I want to set up a publicly available cache for R packages.

The whole R package set contains more than 20’000 and packages get fixed slowly but surely. What I want to do is backport fixes and propose older versions of packages with the fixes. I have made pretty good progress, and have a set of core package working on both x86-linux and aarch64-darwin going back to August, 2021. I have these packages working for half a dozen dates per year.

Because compilation of certain packages take a lot of time, I set up an experimental publicly available cache. I would like to have your opinion on my approach because I would like to avoid doing something that is wrong or not as efficient as it could be.

Here is the workflow:

packages get built on Github Actions for Linux and Darwin
they get pushed to an S3 bucket (hosted on digital ocean)

The build part on Github Actions is performed like this:

I use secrets to set up my credentials:

      - name: Create AWS Credentials File
        run: |
          mkdir -p ~/.aws
          echo "[digitalocean]" > ~/.aws/credentials
          echo "aws_access_key_id=${{ secrets.AWS_ACCESS_KEY_ID }}" >> ~/.aws/credentials
          echo "aws_secret_access_key=${{ secrets.AWS_SECRET_ACCESS_KEY }}" >> ~/.aws/credentials

I also have the aws config hosted on Github and move it to the right place:

      - name: Move config file to right place
        run: |
          mv aws/config ~/.aws

Using secrets again, I set up my private key to sign packages:

      - name: Create nix cache secret key file to sign packages
        run: |
          touch cache-priv-key.pem
          echo "${{ secrets.NIX_CACHE_SECRET_KEY }}" >> cache-priv-key.pem

      - name: Sign all store paths
        run: nix sign-paths --all -k cache-priv-key.pem

Finally, I push a package (`lolhello):

 - name: Push lolhello
        run: |
          nix copy $(nix-store --query --requisites --include-outputs $(nix-store --query --deriver ./result))
          --to 's3://rstats-on-nix-cache?profile=digitalocean&scheme=https&endpoint=fra1.digitaloceanspaces.com' 
          --option narinfo-cache-positive-ttl 0

If you’re curious, you can find the repository here.

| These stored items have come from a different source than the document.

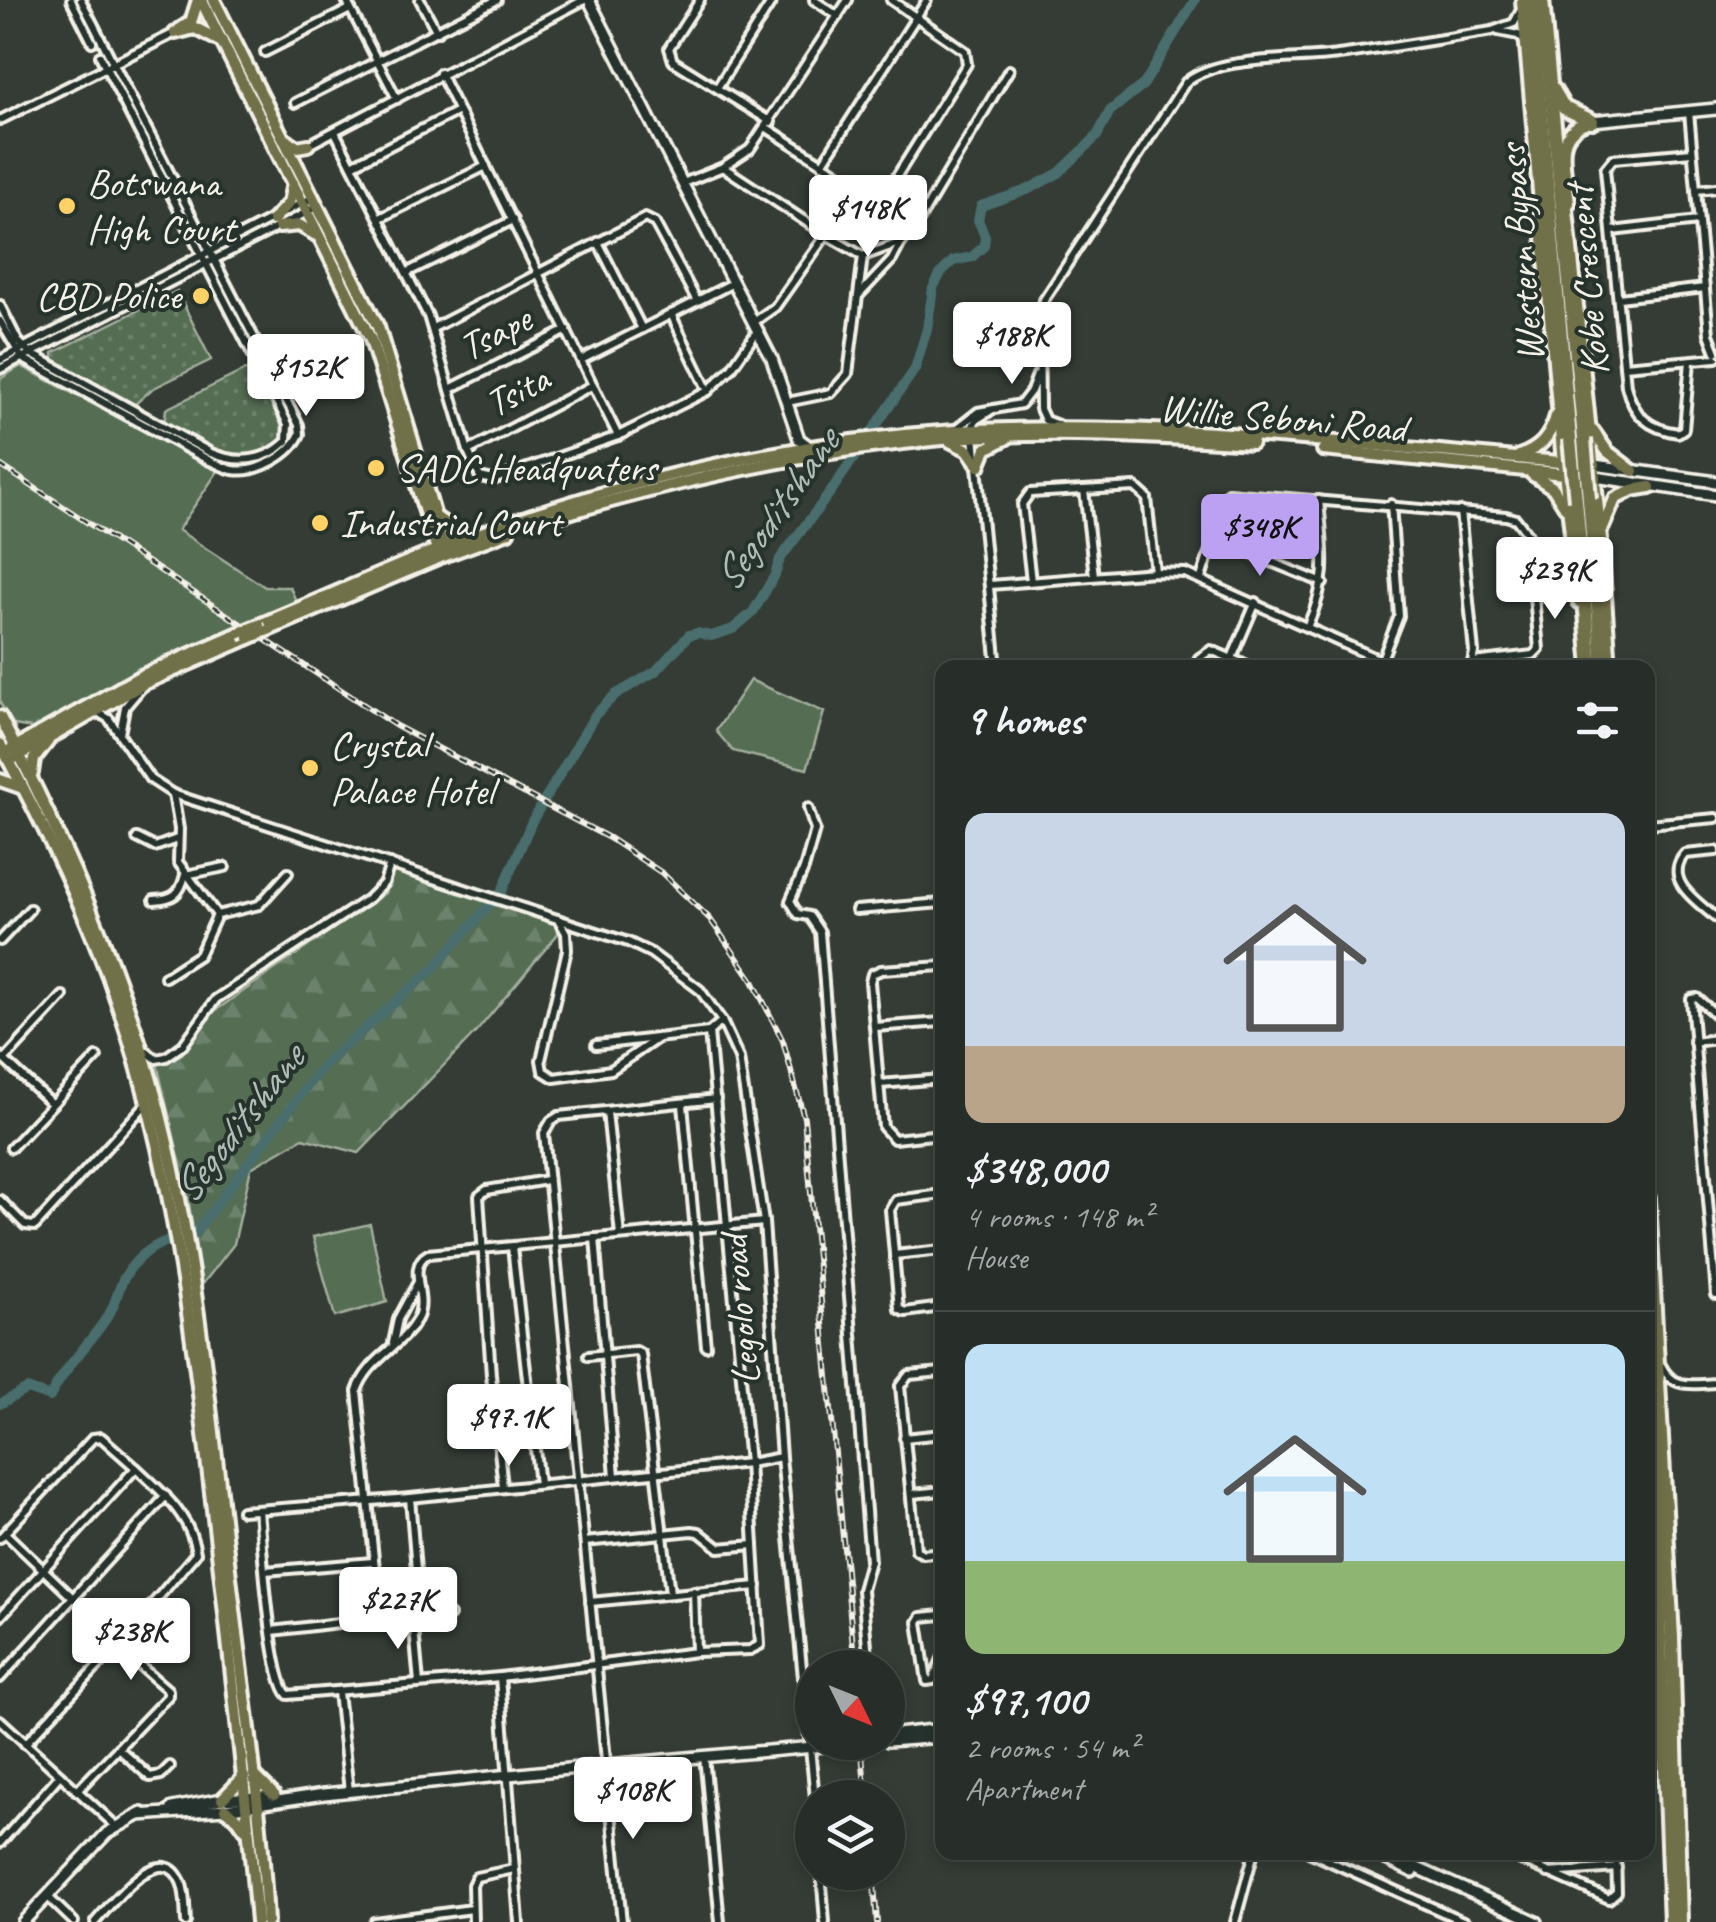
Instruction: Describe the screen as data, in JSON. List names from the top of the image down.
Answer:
{
  "streets": {
    "highway": ["Western Bypass"],
    "main road": ["Willie Seboni Road"],
    "street": [
      "Kobe Crescent",
      "Tsape",
      "Tsita",
      "Legolo road"
    ]
  },
  "water": ["Segoditshane"],
  "places": [
    "Botswana High Court",
    "CBD Police",
    "SADC Headquaters",
    "Industrial Court",
    "Crystal Palace Hotel"
  ],
  "north": "bottom right",
  "page": {
    "price": [
      "$148K",
      "$188K",
      "$152K",
      "$348K",
      "$239K",
      "$97.1K",
      "$227K",
      "$238K",
      "$108K"
    ],
    "heading": "9 homes",
    "list": [
      {
        "name": "$348,000",
        "note": "4 rooms · 148 m² · House"
      },
      {
        "name": "$97,100",
        "note": "2 rooms · 54 m² · Apartment"
      }
    ]
  }
}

For now, I’m not yet pushing R package, just experimenting with a single modification of the hello package as mentioned. So instead of pushing a single package I would need to push all of the store contents.

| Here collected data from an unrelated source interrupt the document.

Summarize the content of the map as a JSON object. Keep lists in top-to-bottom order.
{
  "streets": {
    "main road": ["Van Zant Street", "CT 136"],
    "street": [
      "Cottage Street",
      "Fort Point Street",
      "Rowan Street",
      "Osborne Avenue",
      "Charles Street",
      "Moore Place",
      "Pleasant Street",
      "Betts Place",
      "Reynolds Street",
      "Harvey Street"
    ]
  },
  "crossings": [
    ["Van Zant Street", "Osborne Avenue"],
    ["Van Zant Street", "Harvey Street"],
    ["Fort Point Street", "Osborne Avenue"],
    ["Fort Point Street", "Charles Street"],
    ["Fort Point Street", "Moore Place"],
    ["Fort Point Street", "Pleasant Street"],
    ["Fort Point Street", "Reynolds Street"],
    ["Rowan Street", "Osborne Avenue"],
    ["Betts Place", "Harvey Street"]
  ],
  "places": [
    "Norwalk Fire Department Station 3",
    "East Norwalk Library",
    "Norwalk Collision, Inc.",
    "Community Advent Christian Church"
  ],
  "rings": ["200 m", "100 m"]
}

My questions are the following: is this approach sensible? Could it be made “better”? What would you suggest should be the priority of the cache? cache.nixos.org is at 40 if I’m not mistaken, would my cache need to have higher priority?

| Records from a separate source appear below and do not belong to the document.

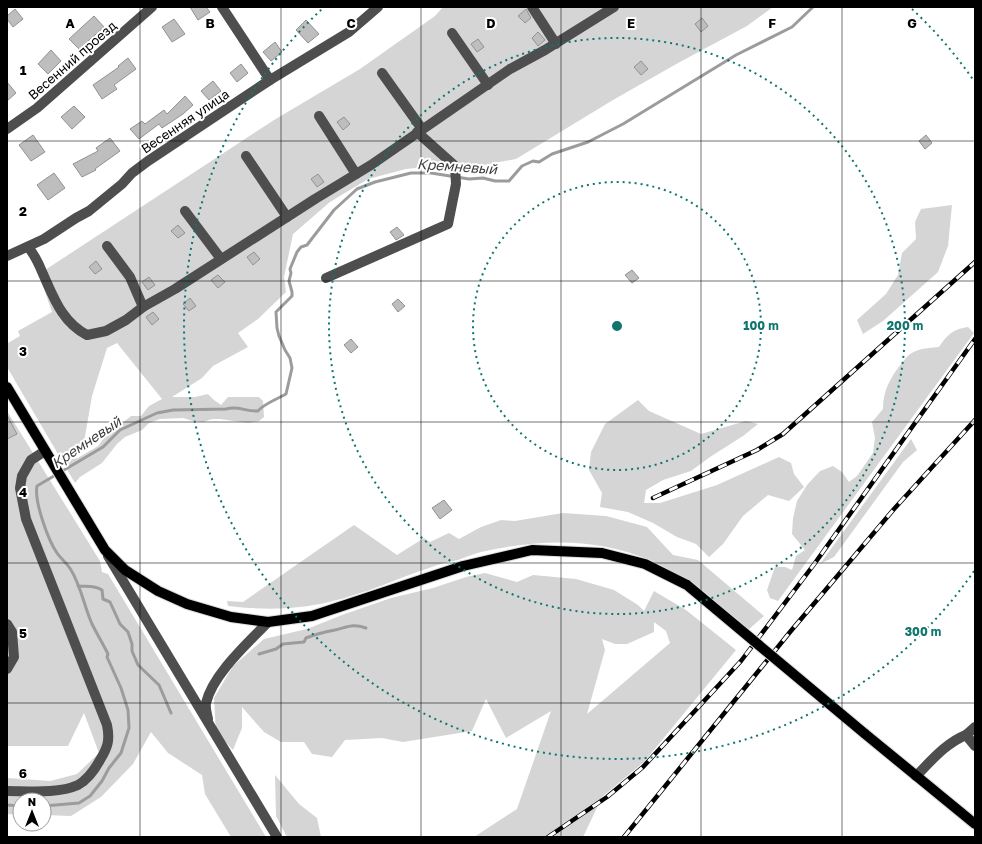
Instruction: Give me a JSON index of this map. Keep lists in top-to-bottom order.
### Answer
{
  "streets": {
    "street": ["Весенний проезд", "Весенняя улица"]
  },
  "water": ["Кремневый"],
  "north": "top",
  "grid": {
    "columns": [
      "A",
      "B",
      "C",
      "D",
      "E",
      "F",
      "G"
    ],
    "rows": [
      "1",
      "2",
      "3",
      "4",
      "5",
      "6"
    ]
  },
  "rings": ["100 m", "200 m", "300 m"]
}
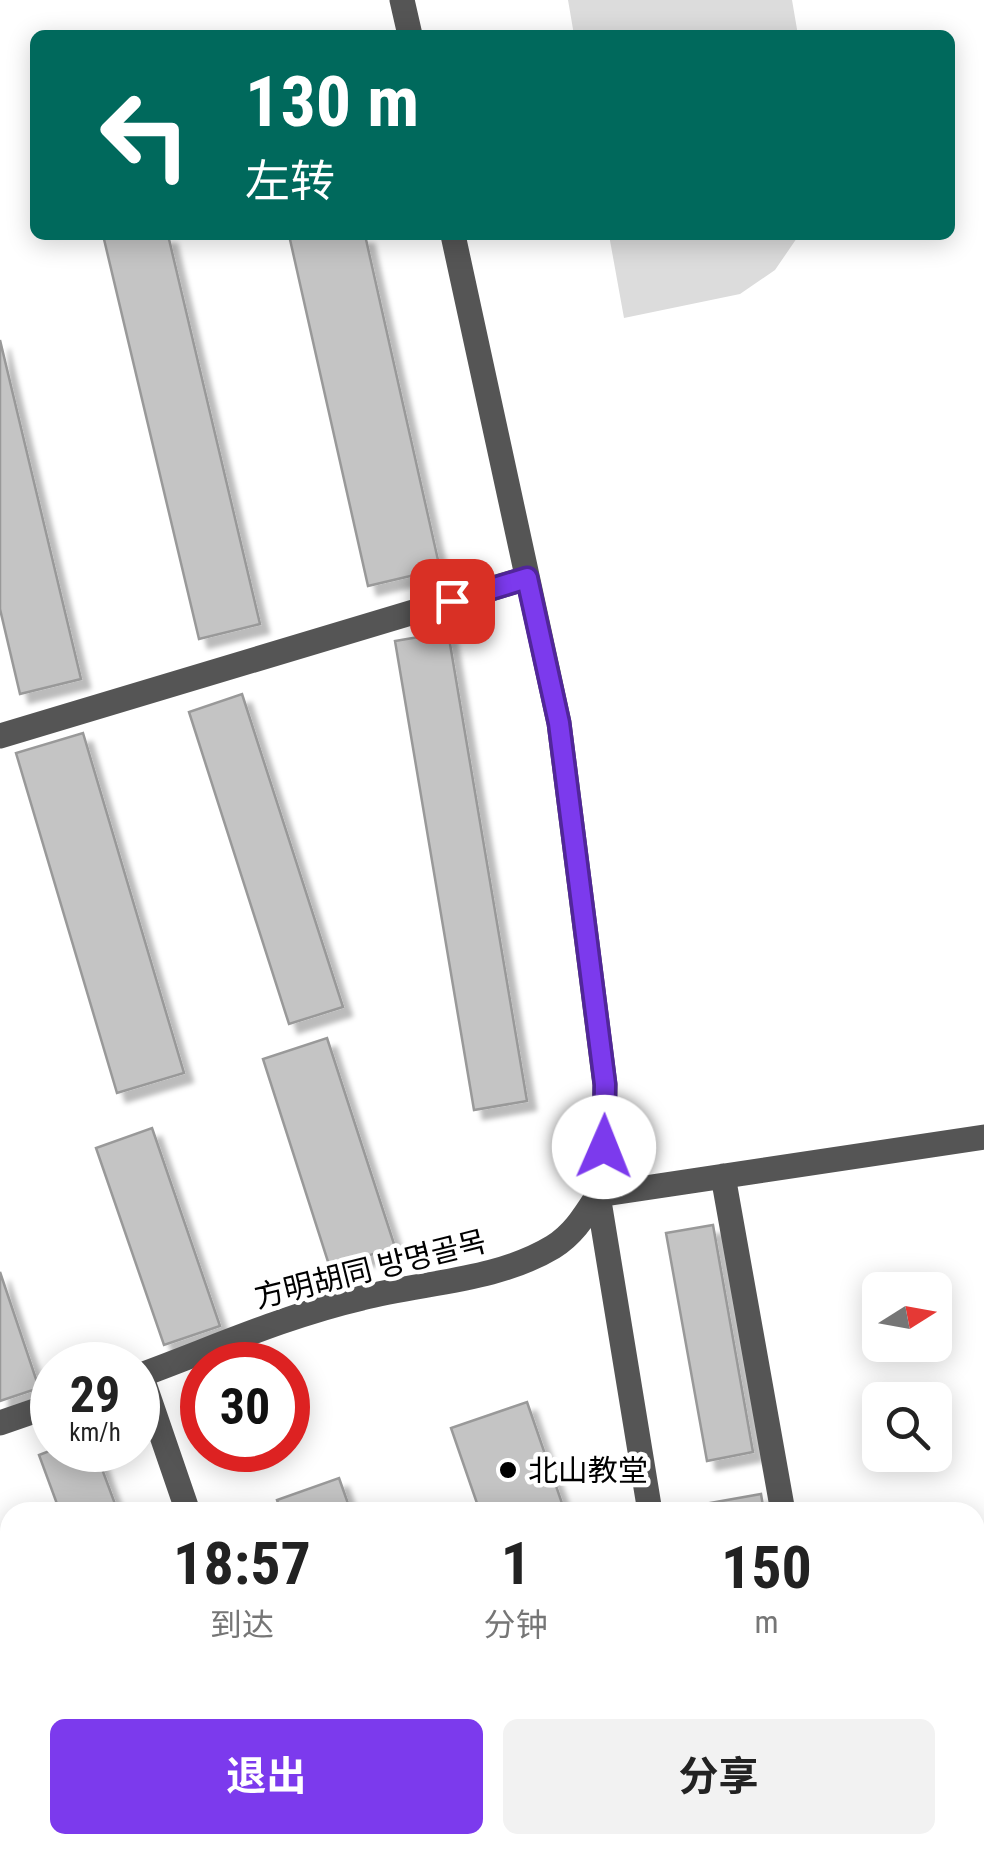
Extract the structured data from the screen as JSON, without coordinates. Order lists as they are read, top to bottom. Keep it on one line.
{"streets":{"street":["方明胡同 방명골목"]},"places":["北山教堂"],"north":"right","page":{"turn":["130 m","左转"],"speed":"29 km/h","limit":"30","eta":["18:57","到达","1","分钟","150","m"],"buttons":["退出","分享"]}}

Also, in my tests, the cache is very slow, is there some kind of option in nix-cache-info that I could set to make querying faster?

thefossguy · November 13, 2024, 11:59am

Is it slower than your bandwidth between your host and the caching machine?

brodriguesco · November 13, 2024, 8:07pm

What I meant is that downloading from the cache from another machine is very slow, also querying it takes quite some time. Much slower than other caches I have used.

thefossguy · November 14, 2024, 4:07am

Try hosting a large-ish (~200 MB) file on the machine hosting your Nix cache and download it using your host computer (I prefer aria2). If the speed you get with download is just as slow, it’s your bandwidth between your cache and host to blame, contact your ISP.

If the download speed is faster, you can try bumping up the priority for your cache. Since the first-party binary cache (cache.nixos.org) is pre-configured by nixpkgs, I override it like so:

nix.settings.substituters = lib.mkForce [
  "s3://rstats-on-nix-cache?profile=digitalocean&scheme=https&endpoint=fra1.digitaloceanspaces.com?priority=10"
  "https://cache.nixos.org?priority=40"
];

Also, pkgs.nix-serve-ng has some improvements, make sure you’re using that over pkgs.nix-serve.